The FCC sinks Portland's radio pirates' signal.

For the past three and a half years, the Portland Radio Authority did something improbable. The illegal 100-watt station had managed to operate every day, broadcasting an eclectic array of music across the city, from Nob Hill to Mount Tabor.

Last Wednesday, that run ended with a knock on the door of the station's downtown studio. Inside, DJ El Fudge was finishing his two-hour set. Outside waited two men who identified themselves as agents of the Federal Communications Commission, demanding to be let inside.

"I told him to shut everything down and to not let them in unless they had a warrant," says 29-year-old PRA program manager Brian Riehle, who spoke to El Fudge via cell phone while the agents waited. "When the agents threatened to fine him $7,000 as an individual, he freaked out and let them in."

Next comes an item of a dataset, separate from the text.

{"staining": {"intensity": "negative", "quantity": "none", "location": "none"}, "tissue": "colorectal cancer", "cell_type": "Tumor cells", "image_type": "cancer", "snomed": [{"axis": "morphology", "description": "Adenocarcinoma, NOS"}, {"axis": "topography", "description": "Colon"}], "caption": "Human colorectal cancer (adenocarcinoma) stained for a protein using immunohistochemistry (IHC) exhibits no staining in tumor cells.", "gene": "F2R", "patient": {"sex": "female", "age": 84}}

The agents photographed the equipment and walked out, leaving behind only a business card and the threat of a $10,000 fine. The visit from the FCC was unfortunate for the station and its roster of 75 local DJs. But it was hardly unexpected.

"I'm surprised we got away with it for as long as we did," says Gus Elg, Riehle's 26-year-old partner in PRA.

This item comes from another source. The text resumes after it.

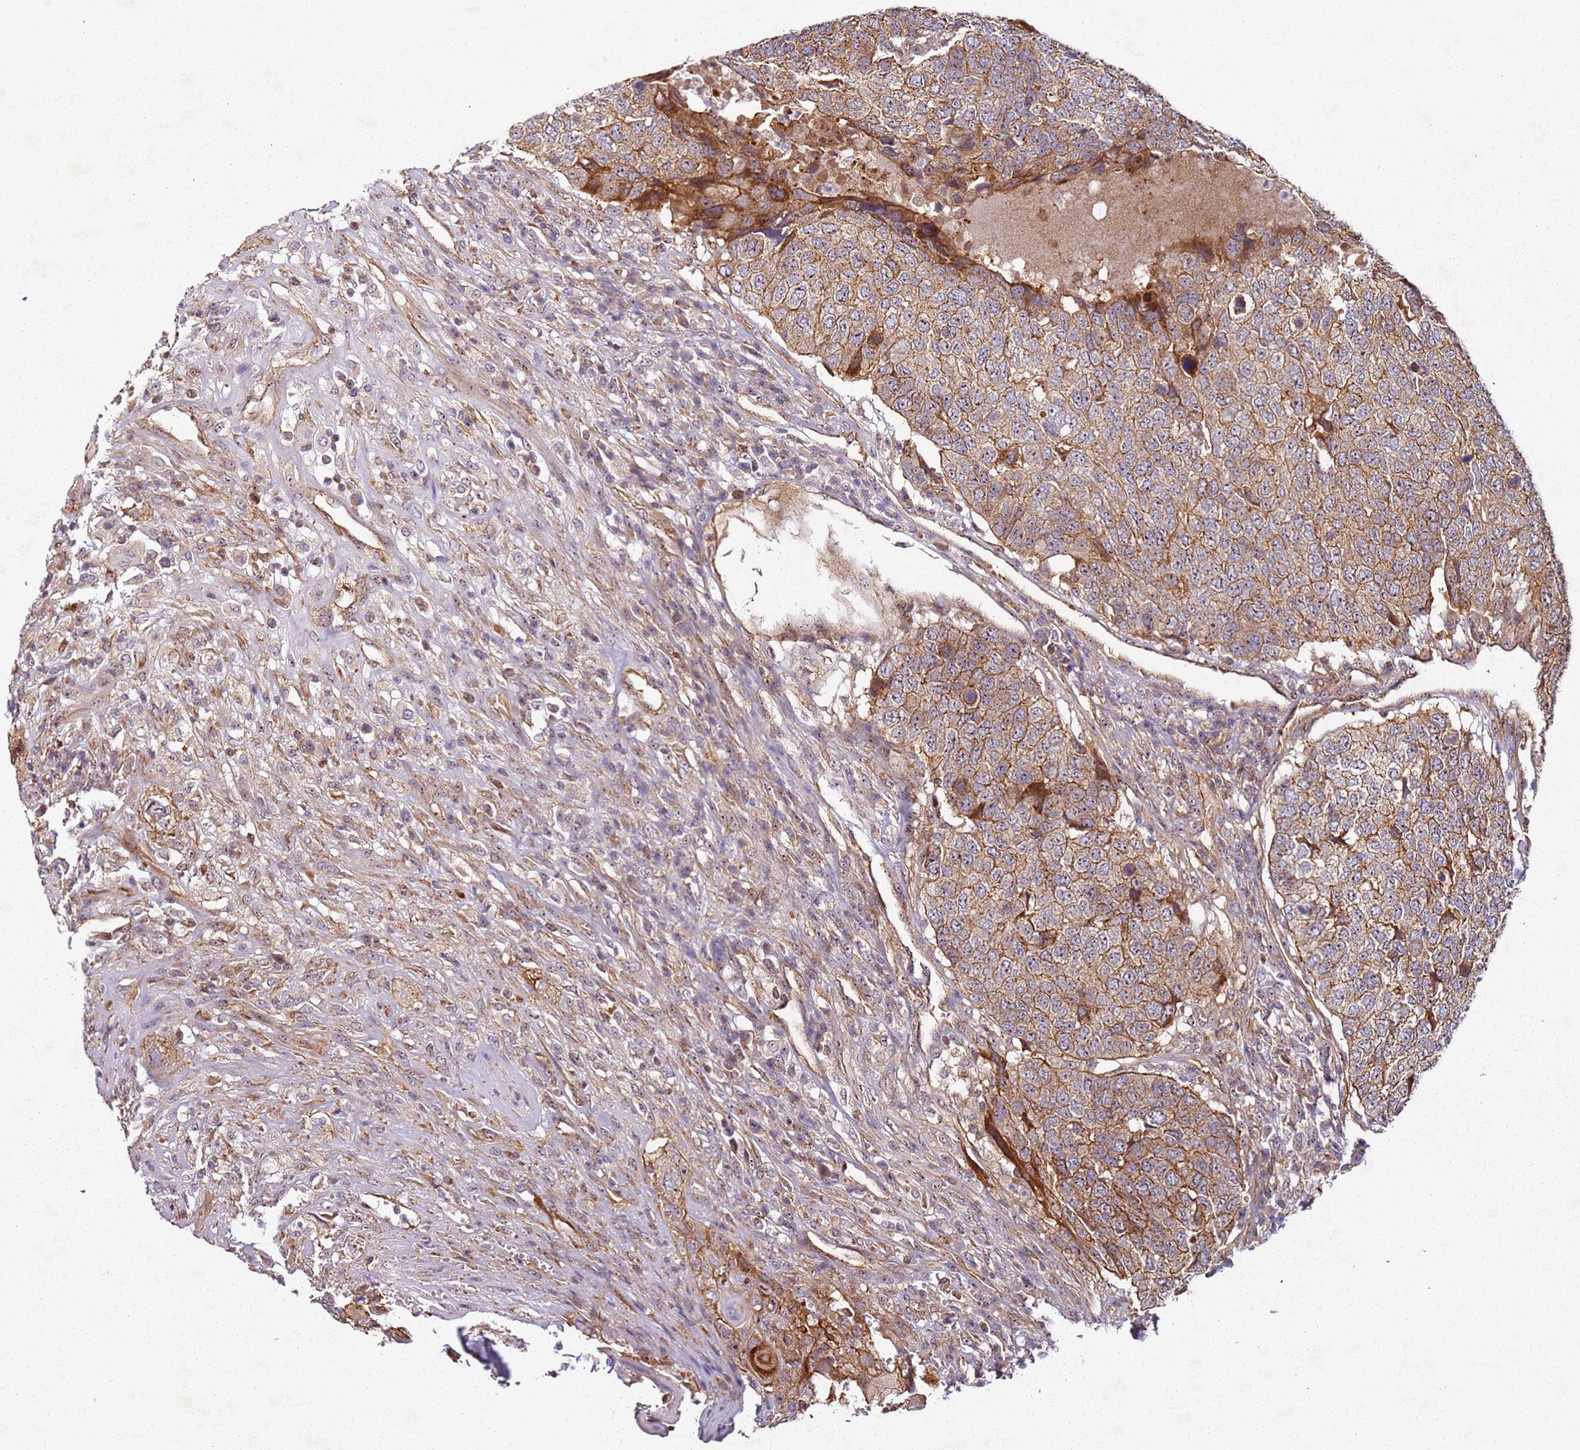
{"staining": {"intensity": "moderate", "quantity": ">75%", "location": "cytoplasmic/membranous"}, "tissue": "head and neck cancer", "cell_type": "Tumor cells", "image_type": "cancer", "snomed": [{"axis": "morphology", "description": "Squamous cell carcinoma, NOS"}, {"axis": "topography", "description": "Head-Neck"}], "caption": "There is medium levels of moderate cytoplasmic/membranous staining in tumor cells of head and neck cancer (squamous cell carcinoma), as demonstrated by immunohistochemical staining (brown color).", "gene": "C2CD4B", "patient": {"sex": "male", "age": 66}}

As a pirate radio station, PRA, which broadcast illegally at 96.7 and streamed legally over the Web at praradio.com, had kept a relatively high profile, hosting a number of concerts at local clubs. The Portland press took notice: All the city's major publications have written about PRA. Despite all this publicity, the station went off the air only once, for a week last year, when it learned the FCC was downtown hunting for the source of the station's signal. The government agency, they believed, had been tipped off by an Oregonian article written by Margie Boulé that offhandedly mentioned the station frequency. A week later, when the heat was off, they were back in business.

So when another Oregonian writer, freelancer Lee Williams, came calling to write about PRA last month, Riehle says he was willing to talk if the story focused on PRA's year-old Web radio station and would not mention the illegal FM broadcast. Despite the fact that the radio's illegal status is both a valid and more compelling news story, Williams agreed.

But when the story appeared in the O's Feb. 24 A&E section, it not only mentioned the FM signal but focused on the station's illegal activities, quoting Riehle as saying, "We've made it very easy for the FCC to say stop.... And when they do, we will." The article also included a paraphrased quote from Riehle stating that a broadcast license was "not expensive," making it appear that PRA simply chose not to obtain one. Riehle told WW that he was misquoted. Technically, licenses are cheap—if you can find one to buy, he says, adding that, in Portland, all frequencies are claimed.

Elg says that those quotes "read like we were waving the station in the FCC's face."

Williams agrees that a deal was struck with PRA, but says the terms had changed."Brian originally said, 'Don't put in the FM broadcast 96.7,'" Williams told Riff City. "That was one of the ground rules.... Later he asked me, 'What's your take on this gonna be?' and I said I was gonna mention 96.7, and he said go ahead."

It's impossible to say whose story is right, or whether that article tipped the FCC off, or even if the visit from the feds will be followed by stiff penalties. But one thing is certain.

"Everything is up in the air," says Elg. "But PRA is definitely off the air."

After a couple of weeks' break, PRA will continue as an online station. Go to www.praradio.com for updated information.